After this announcement, I knew I had to confess Aubrey’s crime to Mr. Williams. When the school day ended, I made a beeline for Mr. Williams office. As I entered the office, Mr. Williams welcomed me inside and I quickly proceeded to get the words I had to say out of my mouth as fast as I could. After I had revealed Aubrey’s crime, Mr. Williams thanked me and I practically ran out of his office. Was that the right thing to do? I asked, suddenly second guessing myself.
Anxious to get home and stop thinking about Aubrey, I continued to run out the doors of my school. I joined my mom in her car, which was faithfully waiting outside for me.

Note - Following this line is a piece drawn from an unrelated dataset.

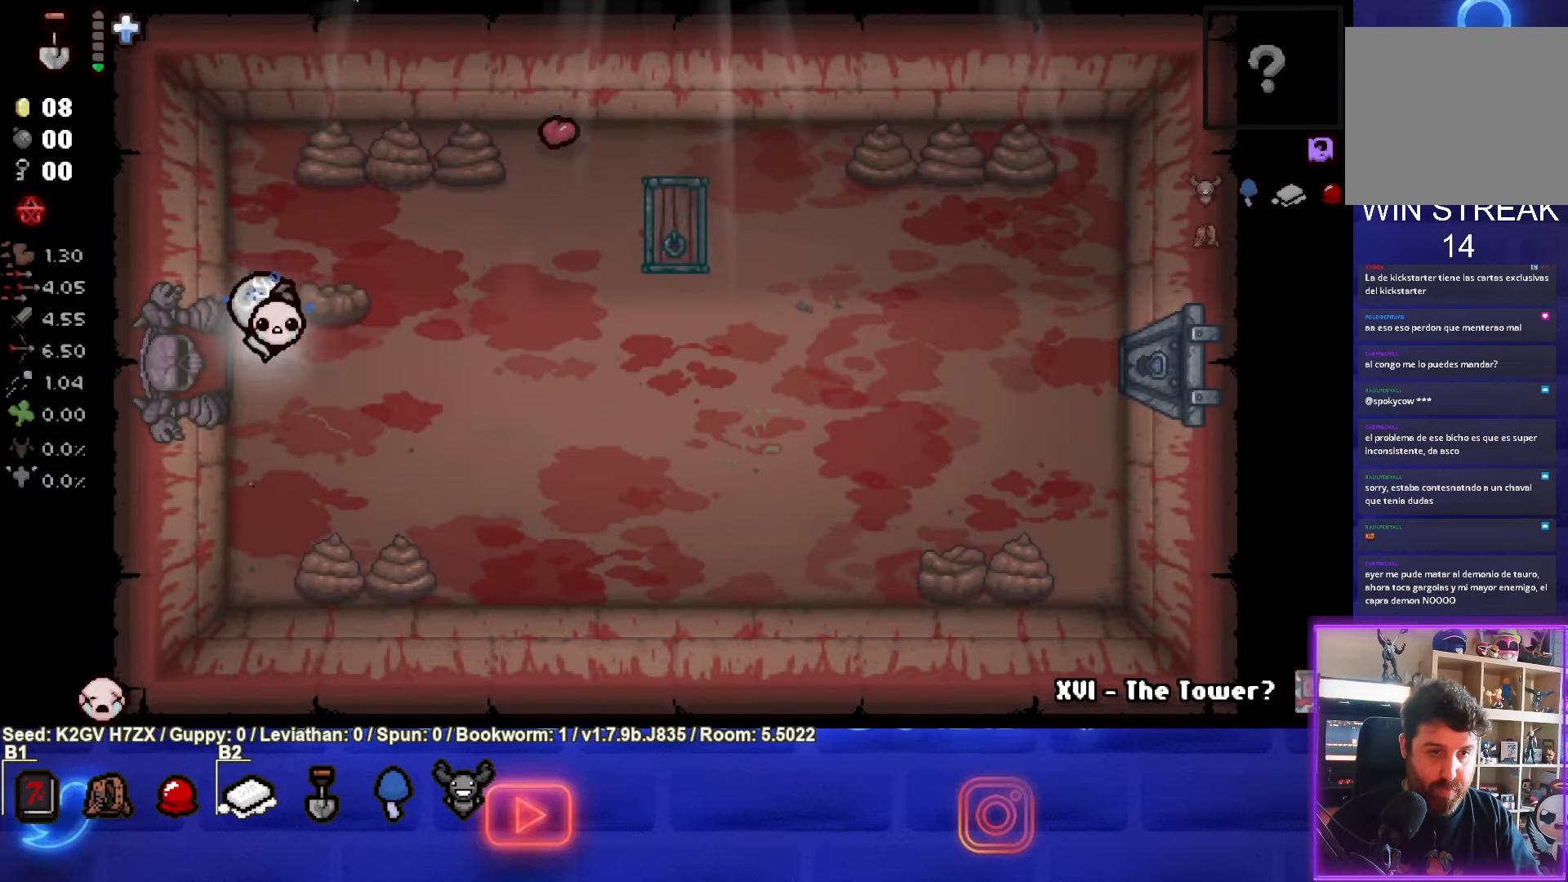
{"buttons": [], "left_stick": "up", "events": [[417, "left_stick", "up"]]}
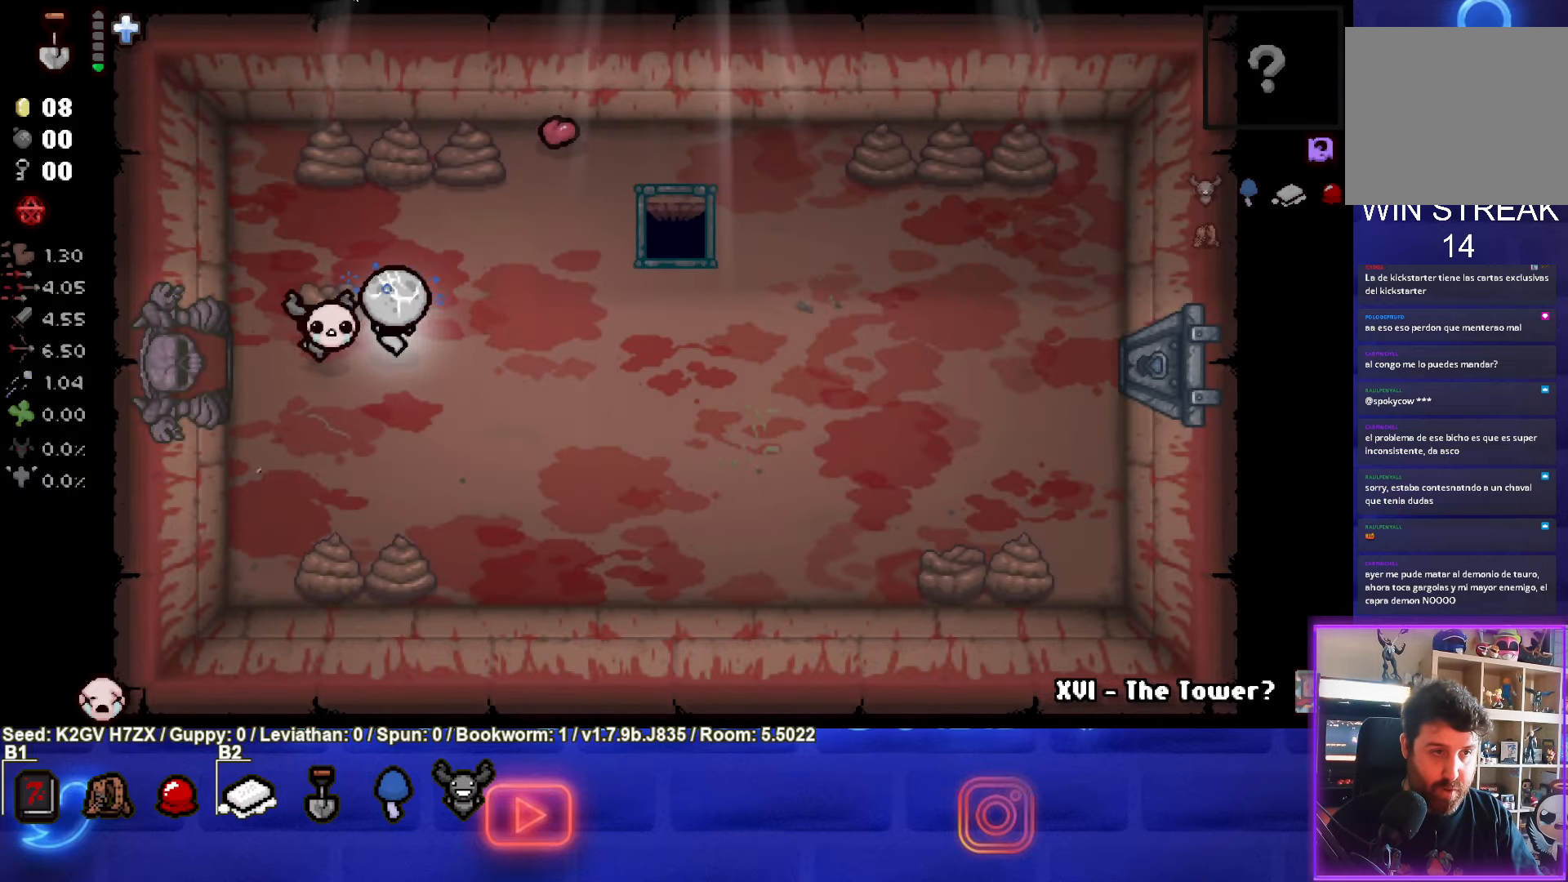
{"buttons": ["SQUARE"], "left_stick": "up-right", "events": [[250, "SQUARE", "down"], [267, "left_stick", "up-right"]]}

At school the next day, I was subconsciously waiting for Aubrey to ask me if I was the one who confessed to Mr. Williams. Still, it surprised me when Aubrey did come up to talk to me. The look on Aubrey’s face clearly showed self regret, and when she started talking, her voice matched the emotion displayed on her face.
“I know that you told Mr. Williams that I stole the earrings,” Aubrey started off, “but I’m glad that you did. It was the right thing to do. I should have never shoplifted. That was stupid,” Moments later, Aubrey’s eyes overflowed with the huge amount of water that had been building up in them. Tears started pouring down her cheeks, accompanied with snot from her rapidly running nose. “The reason I started swearing and hanging out with Levi and his friends is because my parents are going through a divorce. I didn’t want to talk to you about it because I knew that you would try to make everything better. At the time, I didn’t want that. I just wanted to be alone. I guess that’s why I’m talking to you right now. To apologize,” Aubrey concluded, looking at the ground. I was at a loss for words.
“Aubrey. I’m so sorry. I had no idea that you were going through this,” I finally decided to say.
“Thanks, Nora. I appreciate it. Also, if it’s okay, I would really like to go back to being friends because quite honestly, you’re the best friend I’ve ever had,” replied Aubrey.
“I would like that too,” I said, smiling. “Thanks for deciding to stick with me after all of these years.”
“I wouldn’t choose anyone else to be best friends with,” answered Aubrey, who was now grinning from ear to ear.